# FreeBSD virtualization survey



## Oko (Mar 21, 2015)

I have been a  non-voluntary virtualization user for over two years now. I inherited bunch of Red Hat machines with running VirtualBox as well as Debian Dom0 which is still running. In the mean time I migrated VirtualBox instances to Red Hat KVM running unsuccessfully for a brief period of time VirtualBox on FreeBSD. Recently I have been pushed to experiment with dockers. Having some working exposure of Jails the experience was awful.

I was wondering if somebody could give an overview of the current state of art of virtualization in FreeBSD world? I am curious to find out how long will it take for bhyve to become true production ready and how does it compare to KVM and Xen. I am also interested in status of FreeBSD Dom0 support for Xen. My original motivation for replacing VirtualBox with KVM was that KVM were part of Linux kernel and that Xen was removed from Red Hat few years ago. However Xen is probably the most widely used virtualization platform besides possibly  VMware ESXi.  Really I am interested in any serious evaluation papers on topic of virtualization.

Has anybody tried NetBSD Xen Dom0?


----------



## Beastie7 (Mar 21, 2015)

http://bhyvecon.org/bhyvecon2015-Peter.pdf


----------



## Oko (Mar 21, 2015)

Beastie7 said:


> http://bhyvecon.org/bhyvecon2015-Peter.pdf


Is this back ported to 10.1.1 or is it only in 11.0?  It sound based upon that paper that Bhyve is almost ready for prime time.


----------



## ronaldlees (Mar 26, 2015)

There's some pretty old info at:

https://wiki.freebsd.org/201309DevSummit/Virtualization

I wonder what your target requirements might be?  Is this a setup for other users in an admin capacity, or are you setting something up for a personal objective?


----------



## eldaemon (Apr 6, 2015)

Bhyve is in FreeBSD 10. I've used it minimally, but so far it has worked great.


----------



## Oko (Apr 6, 2015)

ronaldlees said:


> Is this a setup for other users in an admin capacity, or are you setting something up for a personal objective?

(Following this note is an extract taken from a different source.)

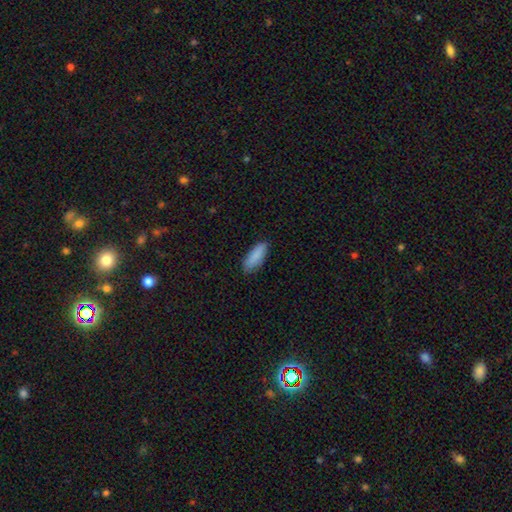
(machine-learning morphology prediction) Smooth or featured: smooth — 88% (star or artifact — 6%)
How rounded: in between — 69% (cigar-shaped — 30%)
Merging: none — 82% (minor disturbance — 14%)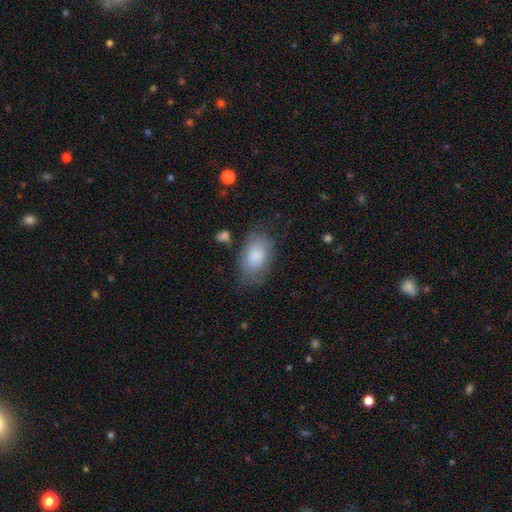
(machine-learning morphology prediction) The model was most divided on "merging": none: 62%, minor disturbance: 25%, major disturbance: 10%, merger: 3%. More confident: how rounded — in between (89%); smooth or featured — smooth (81%).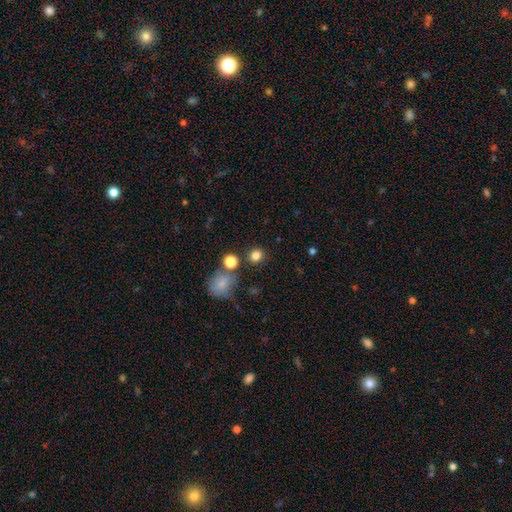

This is not for personal use.


----------



## jdakhayman (Apr 7, 2015)

I have an extremely noobish question, and I'm not being facetious, but why would I use Bhyve over jails? I understand that Bhyve is true machine vitalization. Unless my objective is to run other operating systems other than FreeBSD. I may have answered my own question, but would like some clarification. If there is any to be had.


----------



## tobik@ (Apr 7, 2015)

Ignoring other operating systems, you might for example want to run a different (older or newer) FreeBSD userland than your current FreeBSD version. With a jail you might run into problems when running it on an older/newer kernel. Also see this Thread different-freebsd-versions-on-host-and-jail.43015.


----------



## Beastie7 (Apr 7, 2015)

Or other BSD variants.


----------



## kpa (Apr 7, 2015)

tobik said:


> Ignoring other operating systems, you might for example want to run a different (older or newer) FreeBSD userland than your current FreeBSD version. With a jail you might run into problems when running it on an older/newer kernel. Also see this Thread different-freebsd-versions-on-host-and-jail.43015.



Newer userland with older kernel is not even guaranteed to work, the other way around is guaranteed to work with reservations.


----------



## jdakhayman (Apr 7, 2015)

Thanks for all the replies to my above question.


----------